When one has the wherewithal such as the Gateses’ can muster to put their considerable wealth to a good cause in seeking to understand a difficult situation and search for an earnest solution, I think it calls for one to pay attention.

The couple describes themselves as big fans of the Sustainable Development Goals, which inspired establishment of the Goalkeepers initiative to accelerate progress toward them.

Thus the Data Report, which cites how progress in poverty eradication around the world has come in waves.

It notes how the first wave centred on China; the second wave centred on India. As a result of successes in Asia, the geography of poverty is changing: Extreme poverty is becoming heavily concentrated in sub-Saharan African countries.

Elsewhere, The Economist observes that the population of sub-Saharan Africa was 180 million in 1950. By 2050 it will be 2.2 billion, a surge that will not necessarily leave people without food but will hamper development.

86 per cent of the extremely poor people in the world are projected to live in south of the Sahara. Therefore, the world’s priority for the next three decades should be a third wave of poverty reduction in Africa.

Thus, as the Goalkeepers Report suggests, "To continue improving the human condition, our task now is to help create opportunities in Africa’s fastest-growing, poorest countries. This means investing in young people. Specifically, it means investing in their health and education, or what economists call ‘human capital.’”

Noting that nearly 60 per cent of Africans are under the age of 25, it explains how human capital, which includes knowledge and skills of the population, is a prerequisite for economic development.

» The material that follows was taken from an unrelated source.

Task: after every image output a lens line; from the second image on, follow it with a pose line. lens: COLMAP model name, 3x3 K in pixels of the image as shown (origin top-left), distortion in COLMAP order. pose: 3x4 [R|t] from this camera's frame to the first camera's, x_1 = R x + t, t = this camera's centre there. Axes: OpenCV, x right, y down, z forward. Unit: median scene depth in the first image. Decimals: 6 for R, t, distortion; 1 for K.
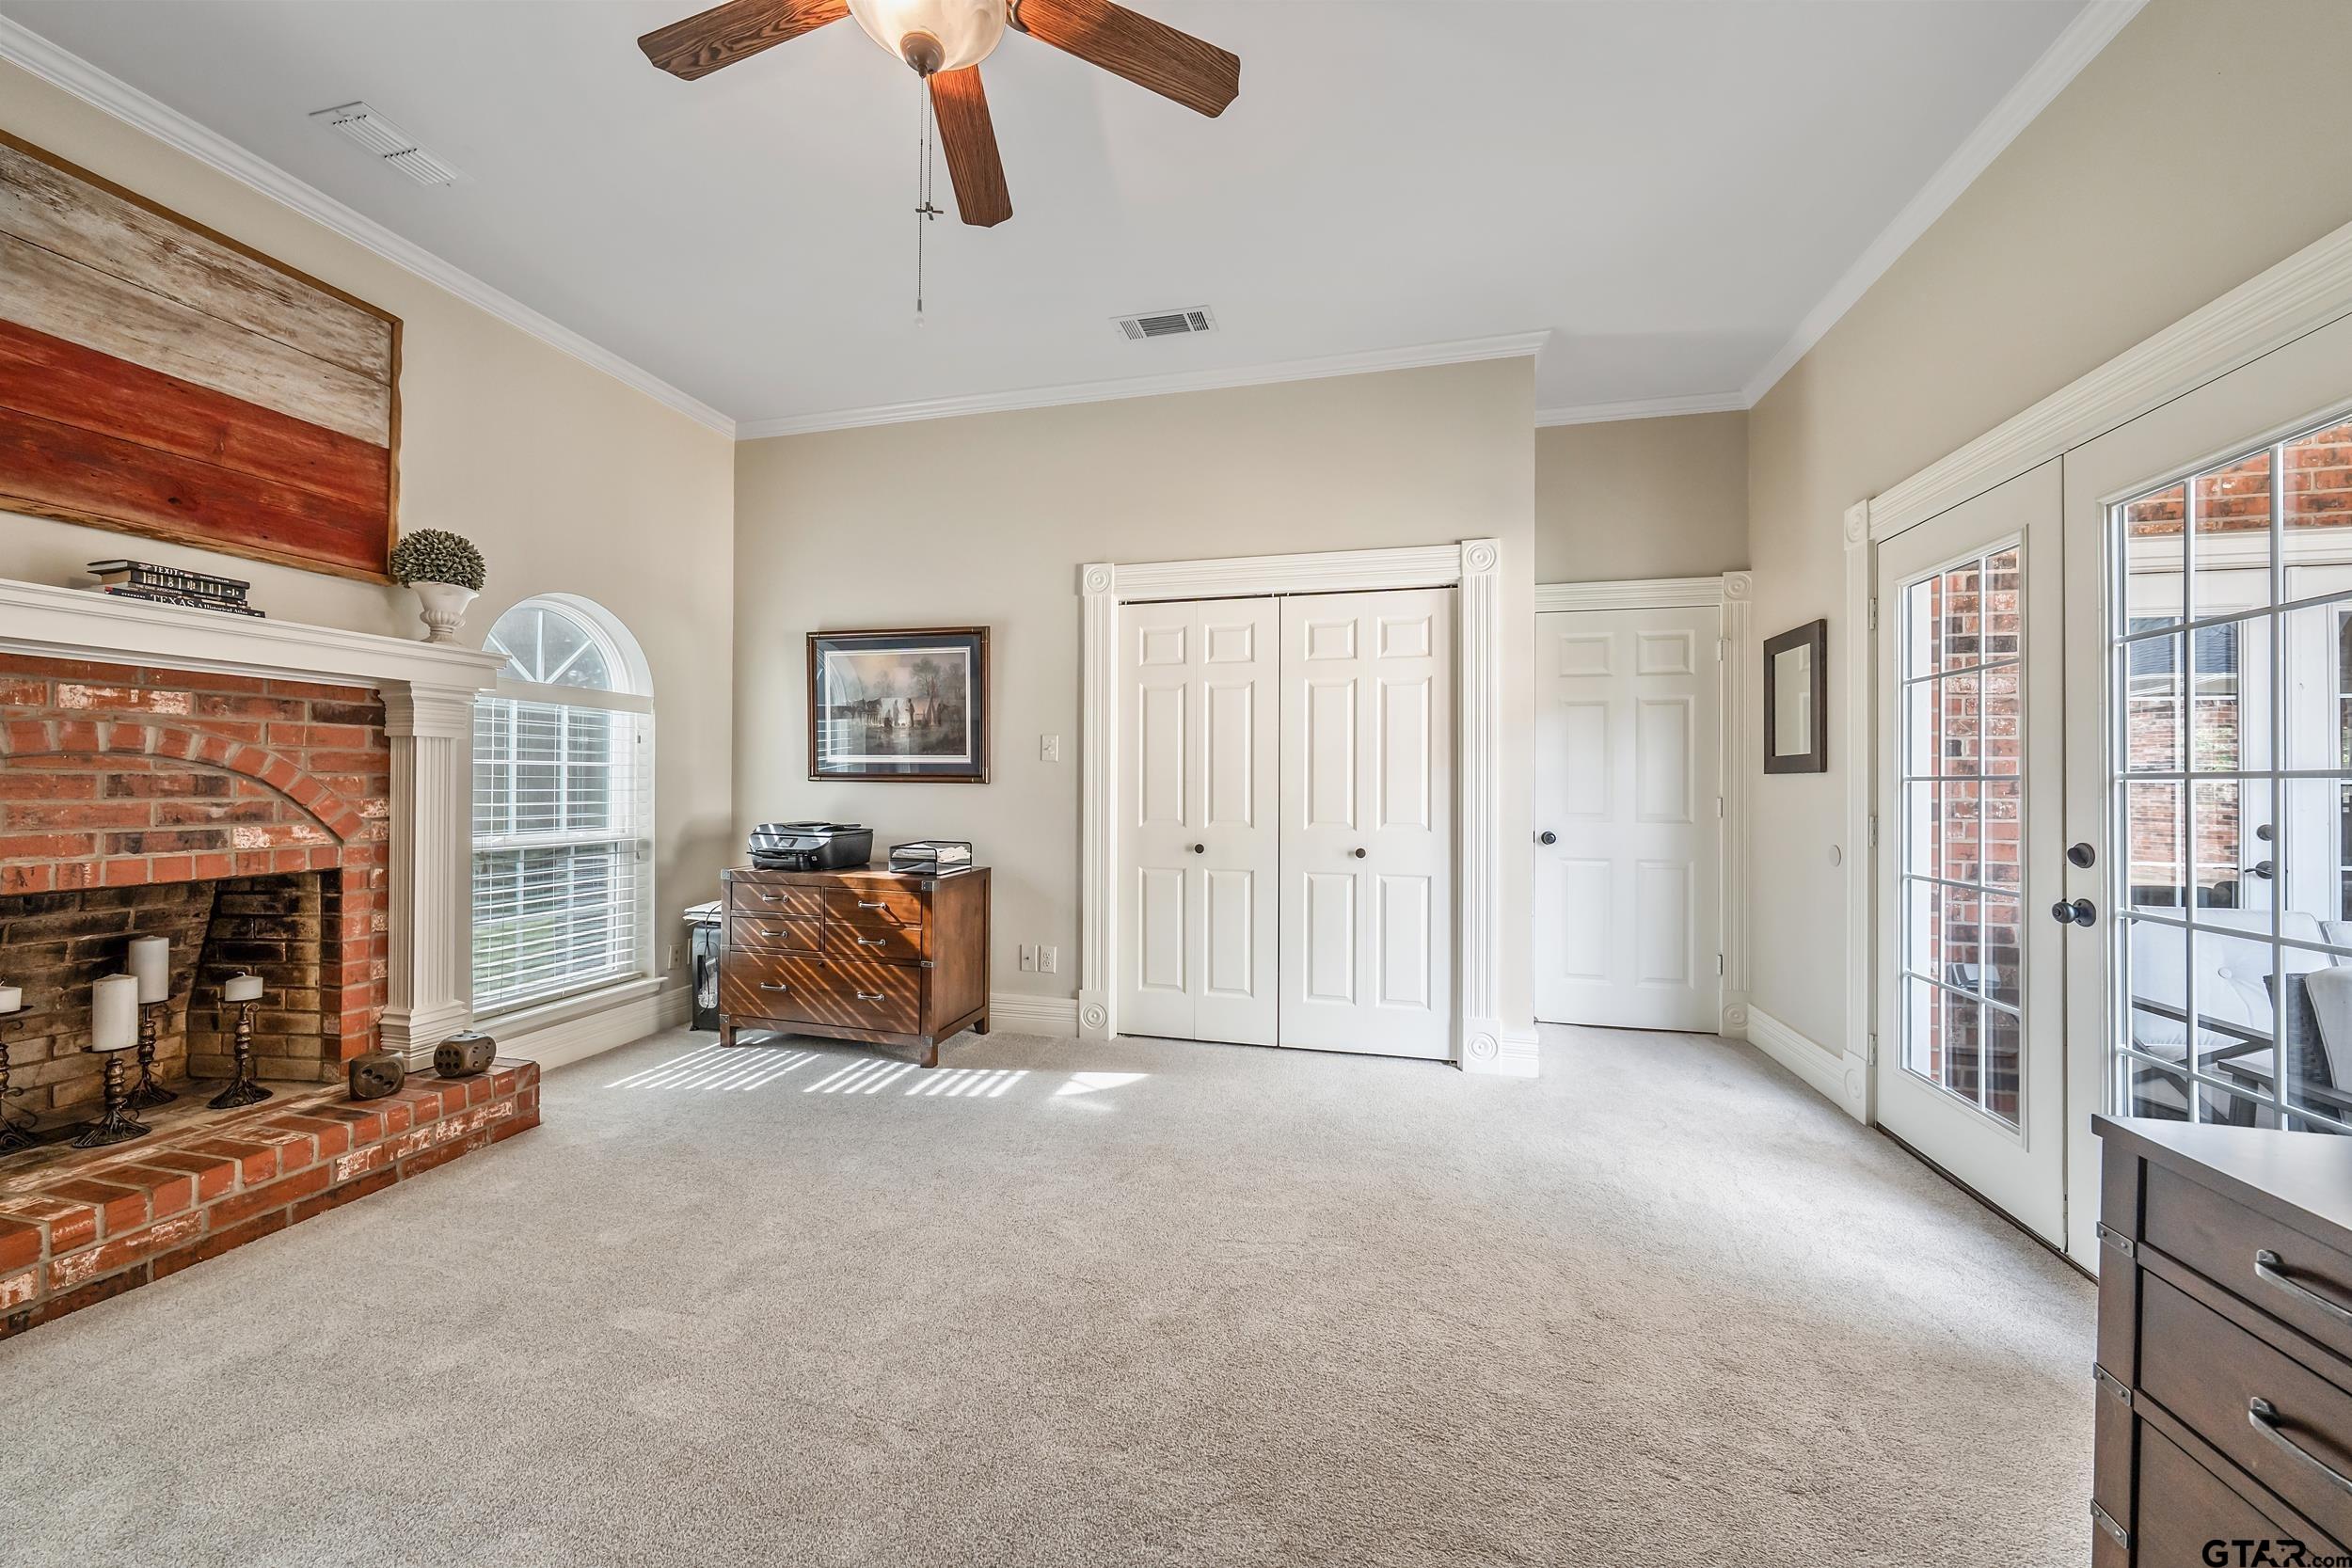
lens RADIAL K [[863.5, 0, 1173.7], [0, 863.5, 785.9], [0, 0, 1]] dist [0.001675, 0.000344]
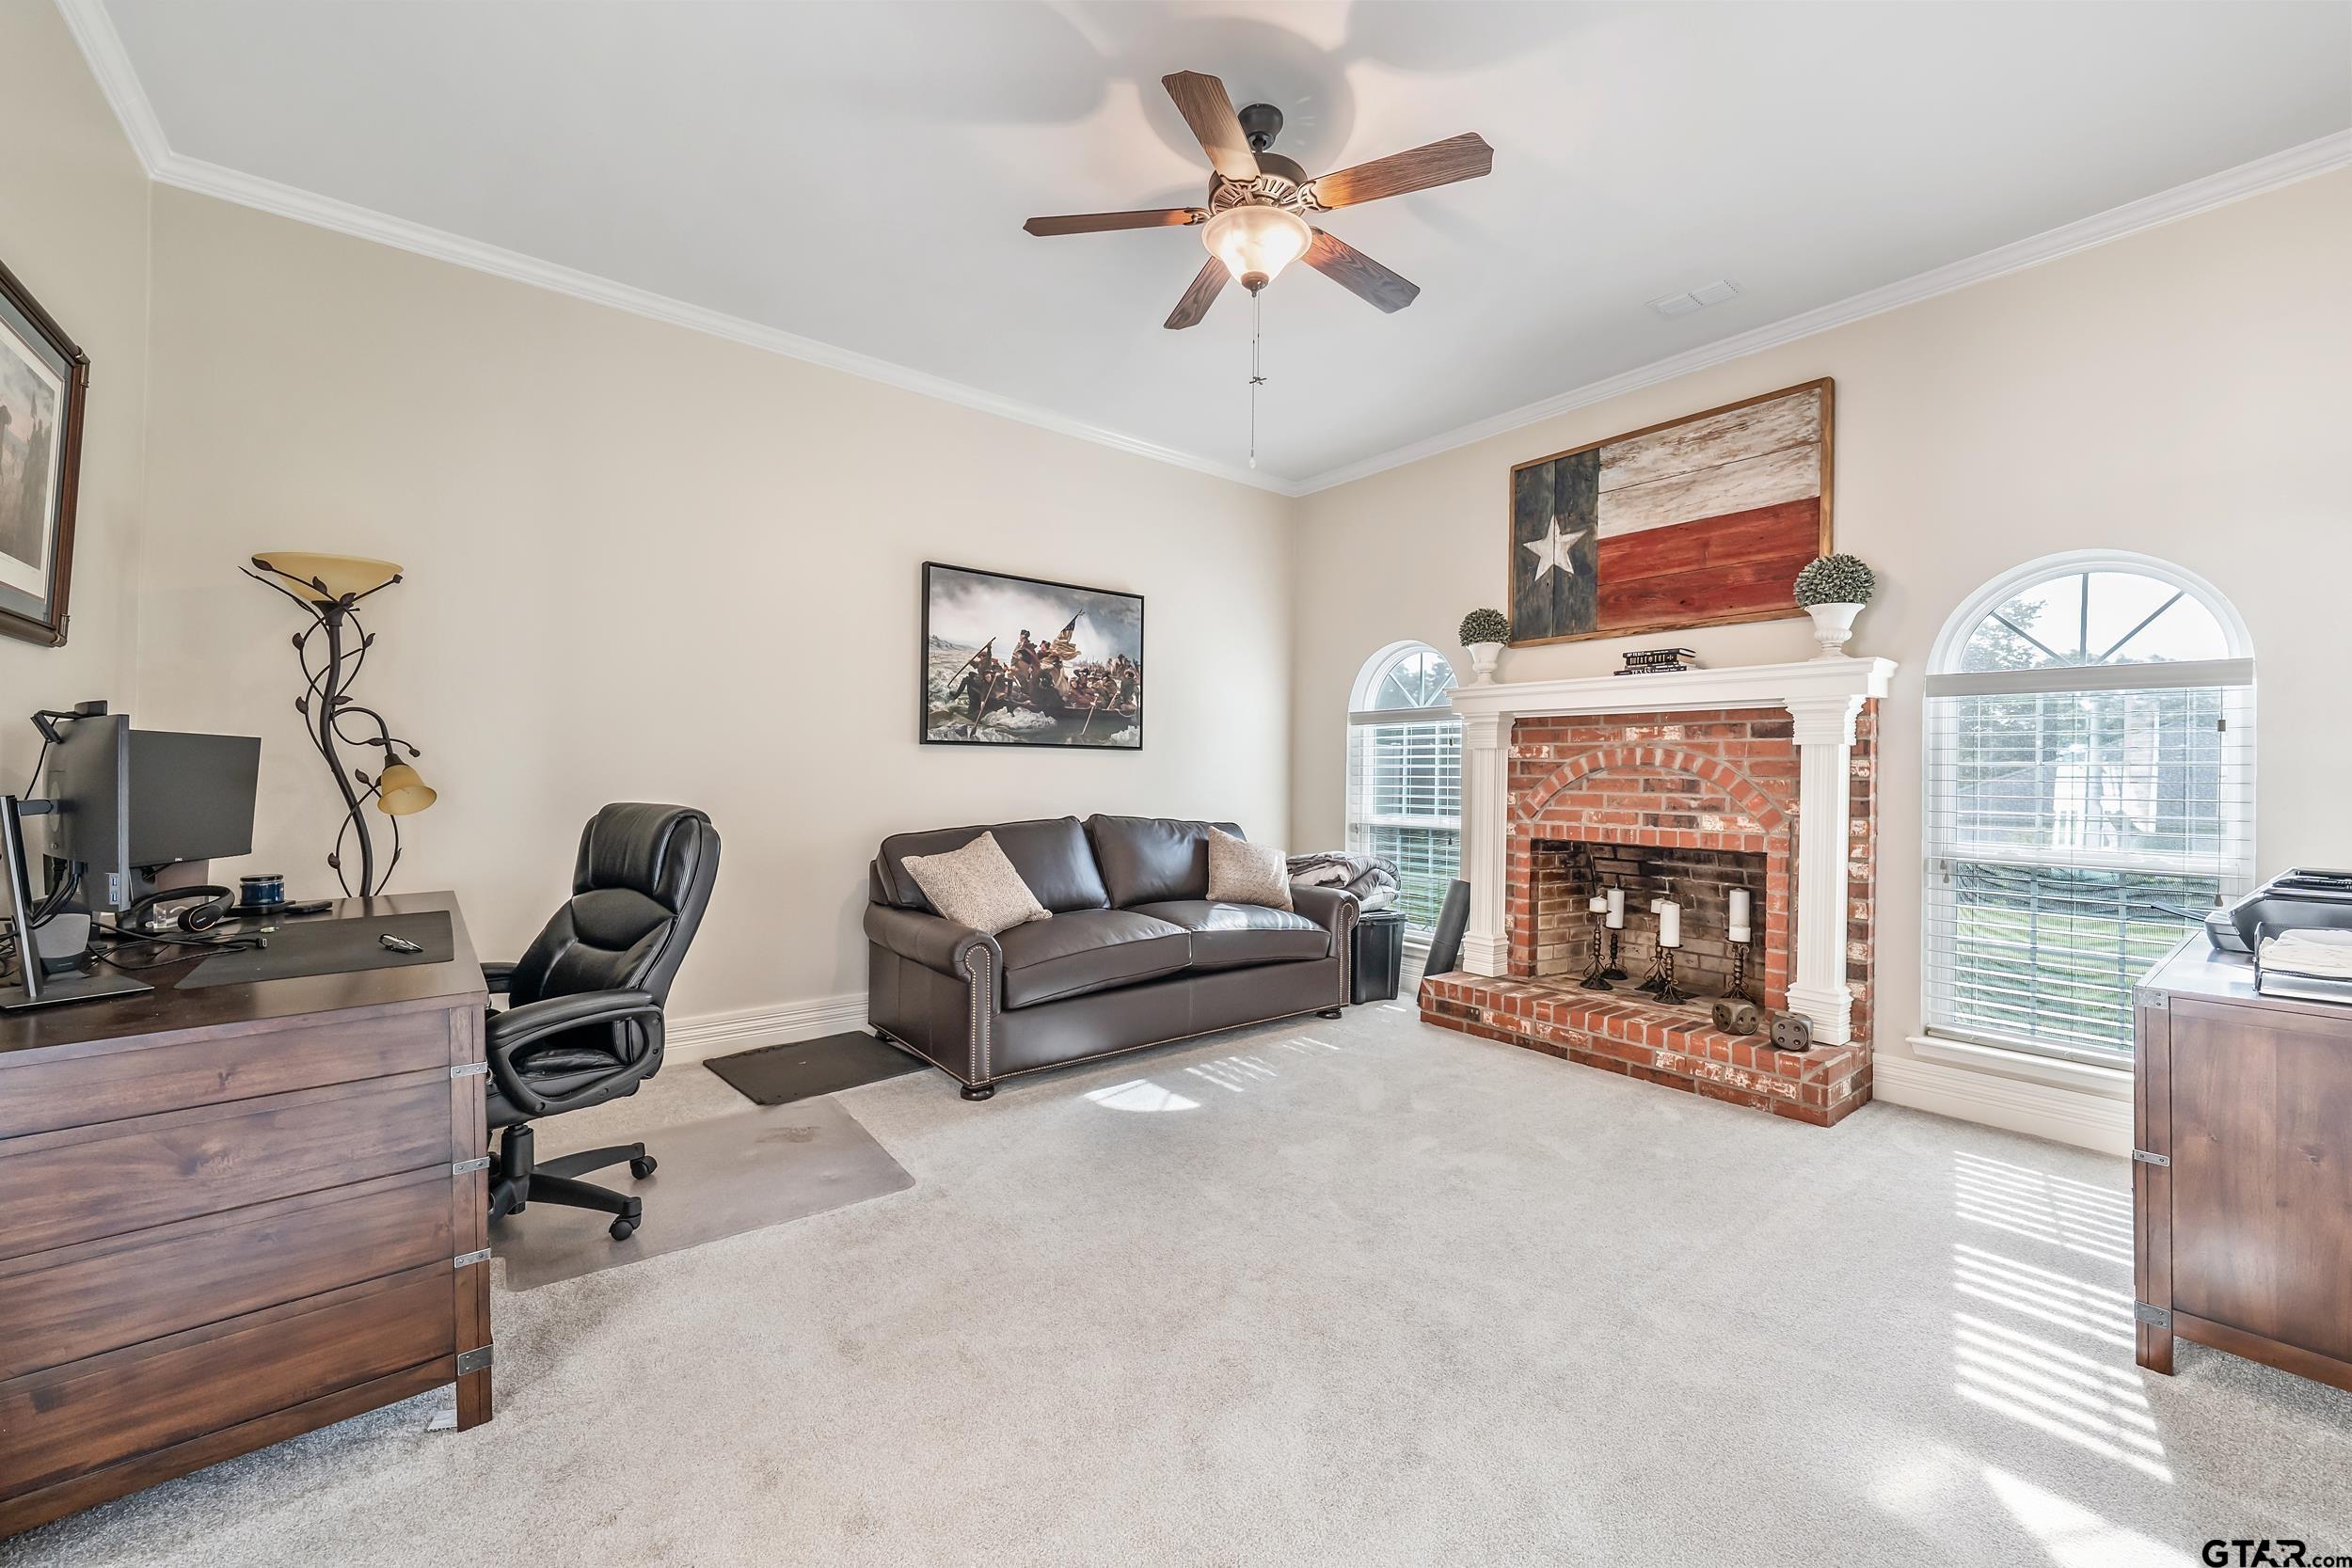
lens RADIAL K [[911.8, 0, 1167.4], [0, 911.8, 769.0], [0, 0, 1]] dist [-0.000096, -0.000307]
pose [[-0.610641, -0.004620, -0.791894, 0.672733], [-0.007373, 0.999973, -0.000148, -0.022019], [0.791874, 0.005748, -0.610658, 1.210827]]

Available data show that differences in health and education levels explain as much as 30 per cent of the variance in per capita GDP between countries.

Consider height, which is a proxy for better health. Studies suggest that every additional centimetre boosts a person’s income by 3.4 per cent. Similarly, every additional year of schooling boosts it by 8 per cent. When these individual effects are added up across a population, they can propel rapid economic growth.

To come back to my incensed friend in the social gathering, his indignation had nothing to do with the philosophical debates on altruism about whether charitable giving achieves its desired effects, or to what extent it need achieve to be declared effective. His was the unbridled African pride and sheer belief in our aptitude to overcome any adversity.

It seems to me the report is in agreement. In the introduction, it mentions the Gateses’ late friend Hans Rosling, the Swedish statistician and international health scholar, who they quote as having described people’s different standards of living using the metaphor of how they travel: From sandals to bicycles to cars to airplanes.

They observe that it may be difficult to imagine millions of young people in the world’s most impoverished countries climbing rapidly up the ladder of success described by Rosling. But the weakness is our imagination, not the young people.

It may be a catchy way of putting it, but it points to the collective need to assist our young people tap on their latent abilities.